Recently, the American Academy of Pediatrics released a statement not recommending probiotics for preterm infants. Yet, a mounting body of evidence demonstrates the effectiveness of probiotics for preemies, and prophylactic administration of probiotics has been shown to prevent NEC and death in preterm infants. All NICUs should disclose this information to parents. Parents should be part of the team that weighs the risks and benefits of this treatment for their child. While further study is warranted, waiting for more evidence places babies like Micah at risk of developing NEC and dying.

Moreover, many NICUs still do not provide pasteurized donor milk to infants in need, and access is even more limited in communities that have been historically marginalized. Despite the science, pasteurized donor milk and probiotics continue to be underutilized, and too often, parents are kept in the dark.

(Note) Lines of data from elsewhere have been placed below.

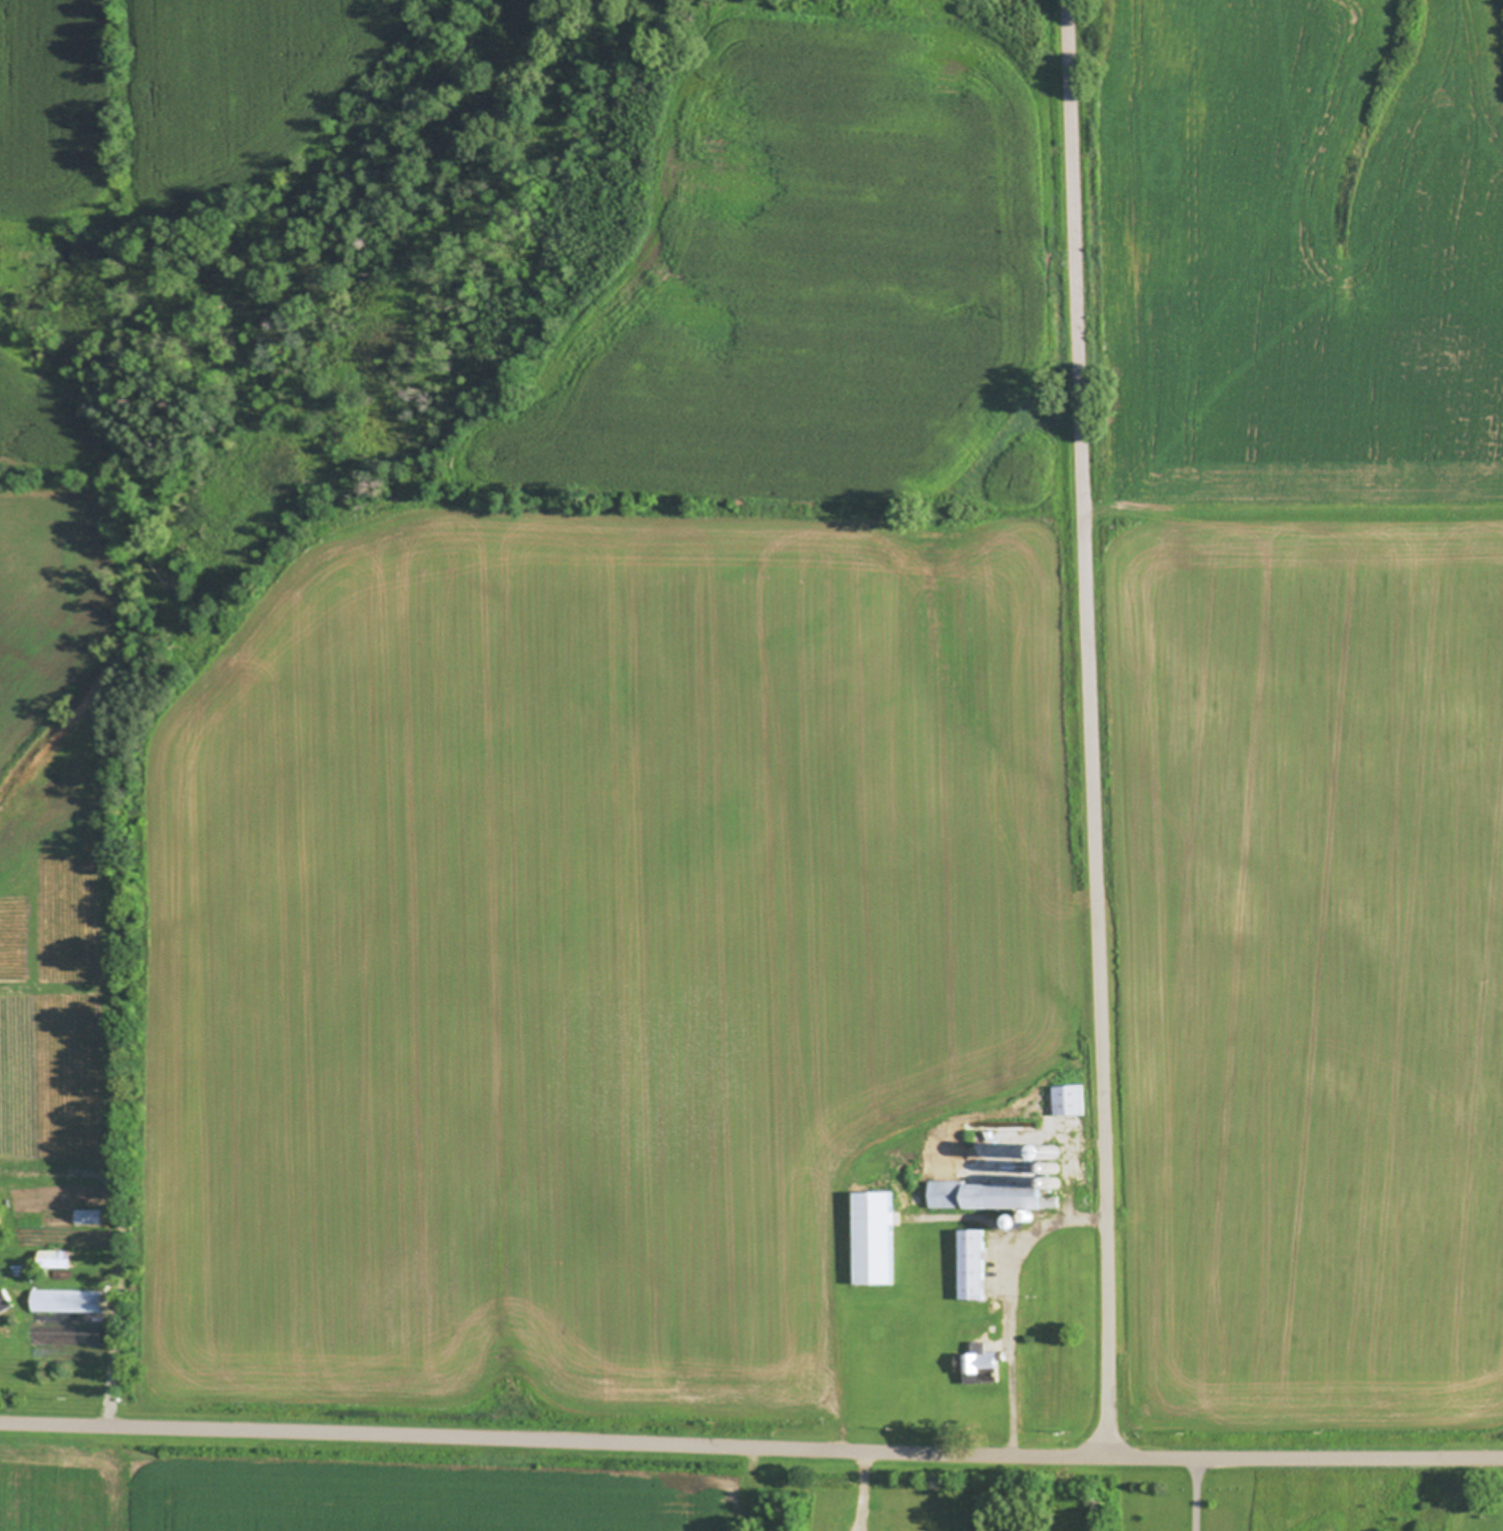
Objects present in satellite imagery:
road: (1090, 729)
building: (1070, 1099)
building: (1053, 1146)
building: (1054, 1166)
building: (1055, 1181)
building: (990, 1194)
building: (1029, 1215)
building: (1015, 1221)
building: (875, 1237)
building: (56, 1258)
building: (973, 1264)
building: (6, 1299)
building: (69, 1301)
building: (982, 1362)
road: (751, 1447)
road: (1198, 1495)

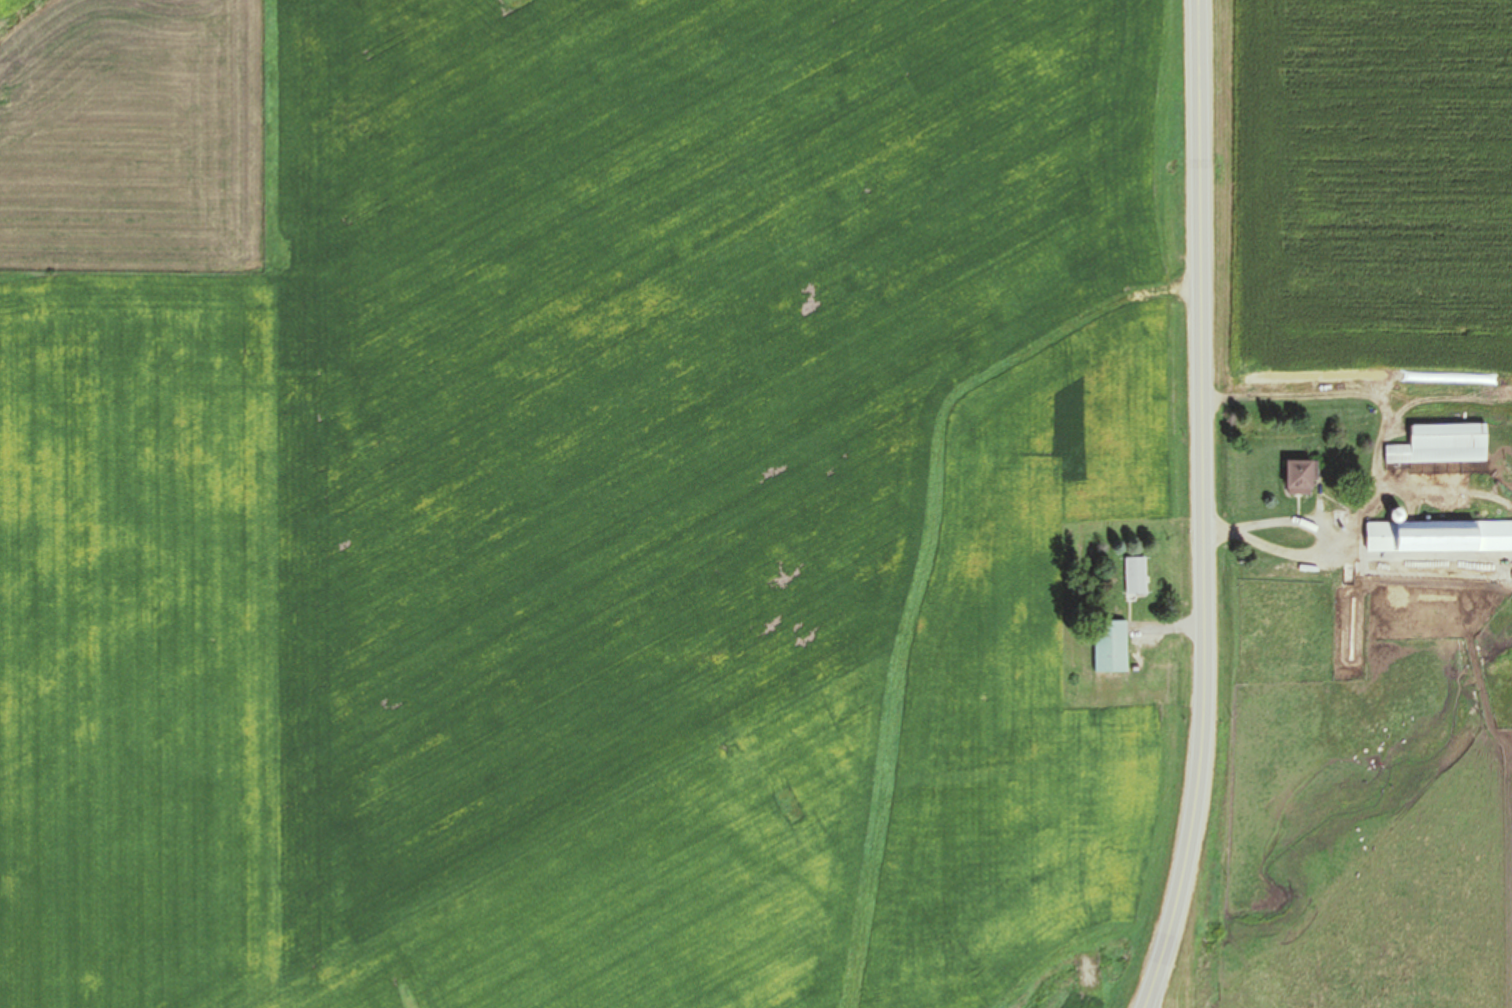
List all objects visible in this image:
building: (1441, 445)
building: (1300, 477)
road: (1206, 481)
building: (1439, 537)
building: (1135, 576)
building: (1110, 646)
road: (1156, 983)
road: (1175, 983)

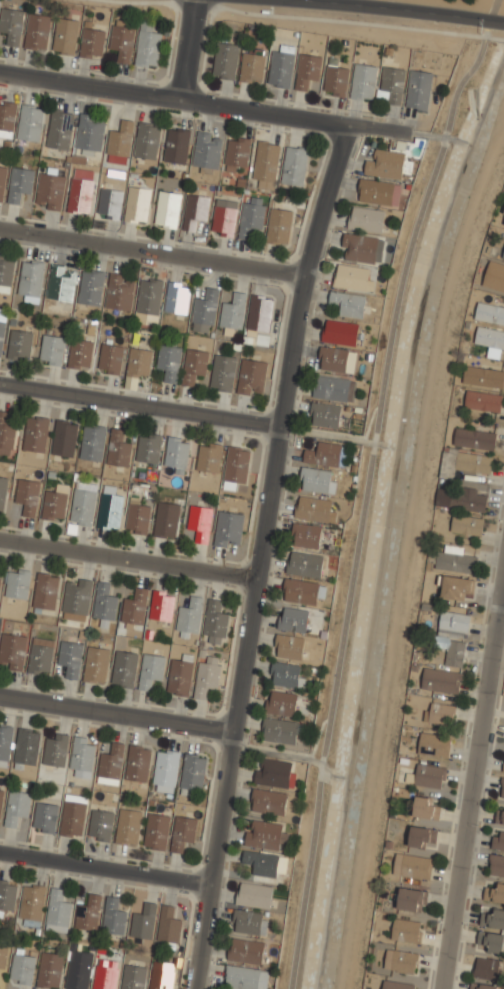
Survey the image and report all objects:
road: (395, 9)
building: (12, 25)
building: (37, 31)
building: (65, 35)
building: (122, 39)
building: (92, 42)
building: (147, 45)
road: (187, 50)
building: (225, 61)
building: (252, 68)
building: (281, 69)
building: (308, 71)
building: (336, 80)
building: (363, 82)
building: (391, 85)
building: (419, 90)
road: (203, 103)
building: (7, 118)
building: (31, 122)
building: (60, 129)
building: (91, 131)
road: (427, 134)
building: (120, 140)
building: (147, 140)
building: (176, 146)
building: (207, 151)
building: (237, 154)
building: (265, 164)
building: (385, 165)
building: (295, 166)
building: (2, 179)
building: (20, 183)
building: (50, 190)
building: (376, 193)
building: (80, 196)
building: (110, 203)
building: (137, 204)
building: (167, 209)
building: (195, 211)
building: (252, 215)
building: (224, 217)
building: (366, 219)
building: (503, 222)
building: (279, 225)
building: (361, 249)
road: (153, 251)
building: (503, 255)
building: (6, 272)
building: (494, 276)
building: (31, 278)
building: (351, 278)
building: (62, 283)
building: (91, 288)
building: (120, 292)
building: (149, 297)
building: (177, 299)
building: (347, 303)
building: (205, 310)
building: (233, 312)
building: (489, 313)
building: (260, 315)
building: (2, 326)
building: (339, 332)
building: (490, 340)
building: (19, 345)
building: (52, 349)
building: (80, 353)
building: (110, 359)
building: (336, 360)
building: (169, 362)
building: (139, 363)
building: (194, 367)
building: (223, 373)
building: (484, 375)
building: (252, 377)
building: (333, 389)
building: (483, 400)
road: (140, 404)
building: (325, 415)
road: (371, 421)
building: (6, 431)
building: (36, 434)
road: (328, 434)
building: (64, 438)
building: (475, 438)
building: (93, 443)
building: (148, 448)
building: (119, 449)
building: (177, 454)
building: (326, 455)
building: (209, 456)
building: (235, 466)
building: (466, 466)
building: (316, 480)
road: (368, 487)
building: (3, 490)
building: (27, 495)
building: (467, 500)
building: (55, 502)
building: (84, 503)
building: (110, 509)
building: (316, 510)
building: (138, 518)
building: (167, 519)
building: (200, 521)
building: (466, 524)
building: (229, 529)
building: (306, 536)
road: (261, 554)
road: (129, 558)
building: (452, 560)
building: (305, 565)
building: (0, 580)
building: (17, 582)
building: (457, 587)
building: (46, 590)
building: (300, 592)
building: (76, 599)
building: (105, 604)
building: (161, 606)
building: (134, 608)
building: (189, 618)
building: (293, 620)
road: (502, 620)
building: (215, 623)
building: (453, 635)
building: (288, 647)
building: (13, 650)
building: (41, 655)
building: (70, 657)
building: (96, 664)
building: (124, 669)
building: (151, 670)
building: (207, 675)
building: (284, 675)
building: (180, 677)
building: (441, 679)
building: (281, 704)
building: (439, 713)
road: (116, 714)
building: (279, 731)
road: (317, 736)
building: (5, 743)
building: (434, 743)
building: (27, 746)
building: (55, 749)
road: (276, 753)
building: (81, 758)
building: (137, 763)
building: (111, 764)
building: (503, 767)
building: (165, 771)
building: (192, 772)
building: (273, 773)
building: (430, 775)
building: (502, 788)
road: (474, 793)
building: (1, 798)
building: (268, 802)
building: (17, 807)
building: (425, 807)
building: (500, 814)
building: (45, 816)
building: (73, 816)
building: (101, 825)
building: (128, 826)
building: (156, 832)
building: (183, 832)
building: (265, 835)
building: (422, 837)
building: (498, 840)
building: (261, 864)
building: (496, 864)
building: (413, 865)
road: (105, 868)
building: (494, 891)
building: (7, 894)
building: (254, 895)
building: (412, 899)
building: (32, 902)
building: (57, 912)
building: (88, 914)
building: (114, 918)
building: (493, 918)
building: (246, 921)
building: (144, 922)
building: (168, 925)
building: (406, 930)
building: (490, 941)
building: (245, 950)
building: (3, 956)
building: (401, 960)
building: (486, 968)
building: (22, 969)
building: (49, 971)
building: (78, 974)
building: (105, 976)
building: (161, 976)
building: (134, 977)
building: (246, 978)
building: (397, 985)
building: (483, 986)

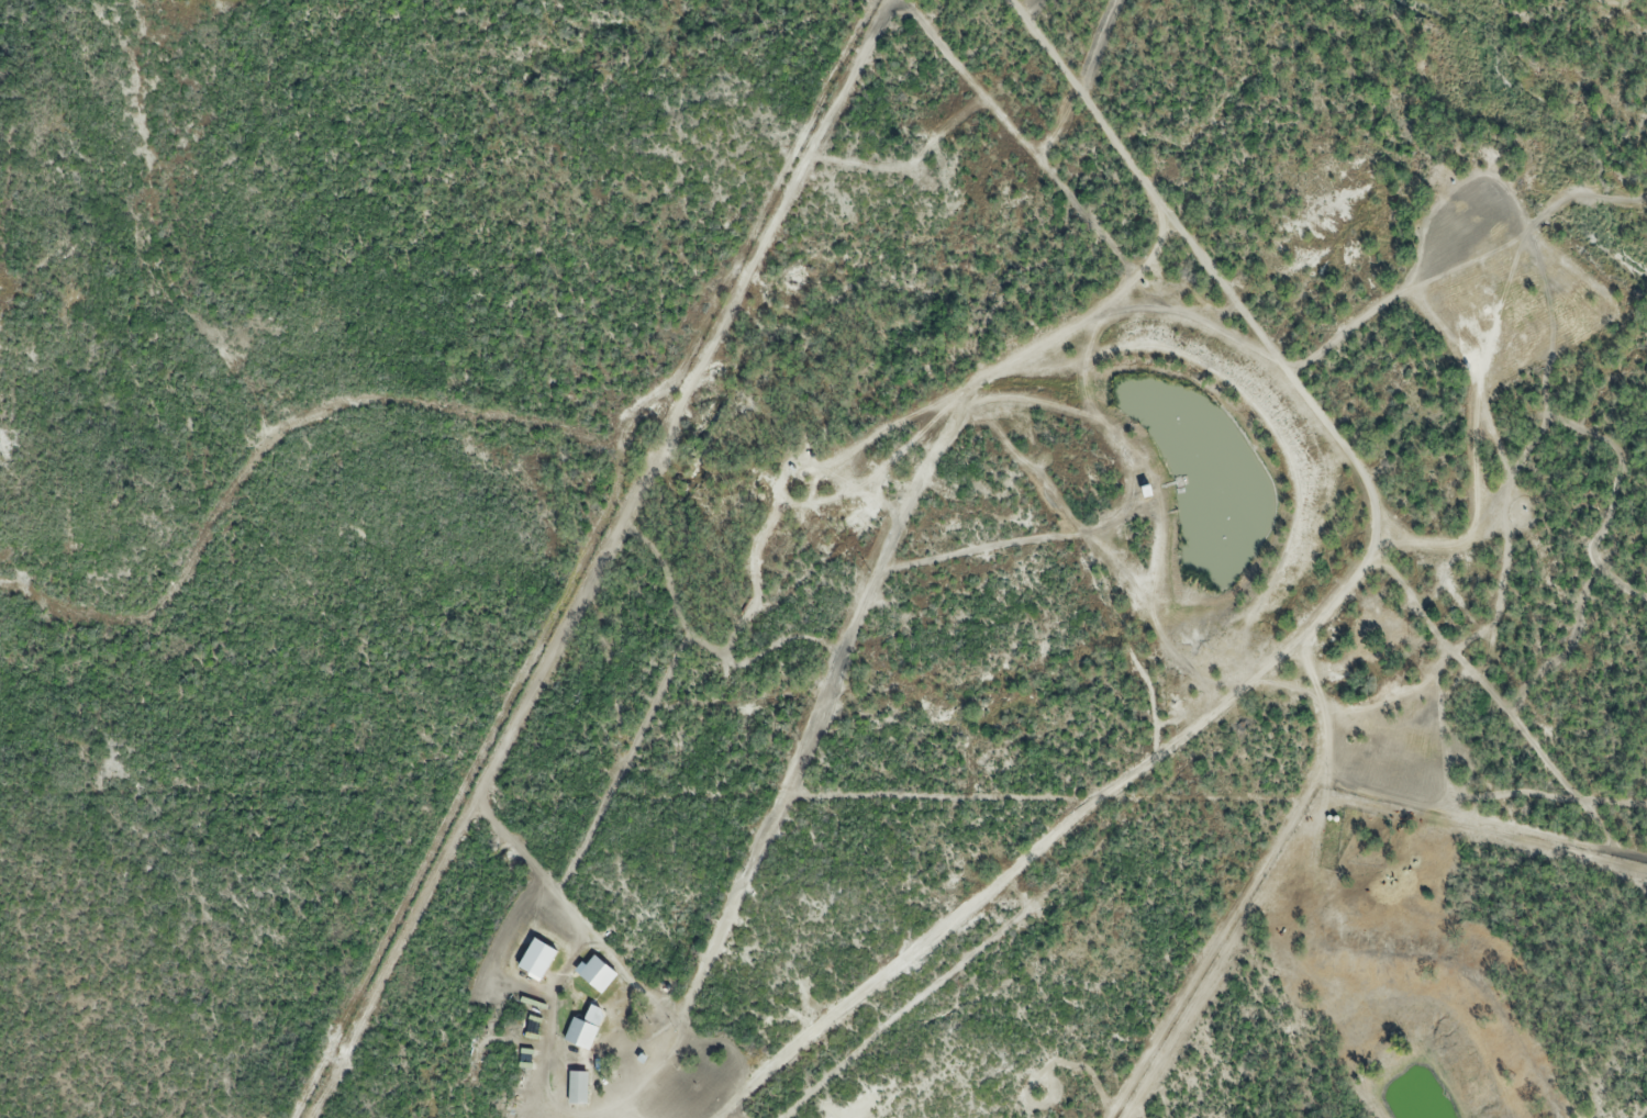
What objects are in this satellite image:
building: (536, 958)
building: (597, 972)
building: (584, 1028)
building: (577, 1087)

Micah’s life and death demonstrate the importance of timely and open access to information. NICU parents need, want, and deserve to understand how to protect their child’s health. This includes understanding the pros and cons of pasteurized donor milk and probiotics, even when these interventions are not routinely administered in the family’s NICU.


NICUs that do not openly share information with parents are withholding information from parents. A parent’s trust in the care team is jeopardized when they gain access to information that should have been disclosed earlier. Parents question why they were not informed sooner and why other NICUs provide access to interventions that were not available or disclosed to them. Yet, clinicians often hesitate because they don’t want to overwhelm or scare families with too much information. However, what is truly overwhelming and terrifying is not being informed, and gaining access to information only when it is too late. Parents must have a voice in what is considered an acceptable risk or benefit for their child.

For preterm infants, there are uncertainties associated with many practices that have been used for years. We do not fully understand the long-term effects nor how the microbiome may be permanently altered by commonplace NICU practices such as formula feeding, the use of certain medications, exposures to plastics, and physically separating babies from their parents. Indeed, studies are needed to assess the long-term effects and outcomes of everything NICUs already do to - and withhold from - preterm infants every day.

With so much uncertainty, NICUs need to ensure families have access to information so they can serve as an informed member of their child’s care team and participate in shared decision-making. Families cannot adequately engage when information is withheld.

I will never know how the various triggers caused Micah to develop necrotizing enterocolitis. What I do know is that families are committed to doing the best they can with what they know. NICU families deserve to know that pasteurized donor milk and probiotics can potentially save their child’s life.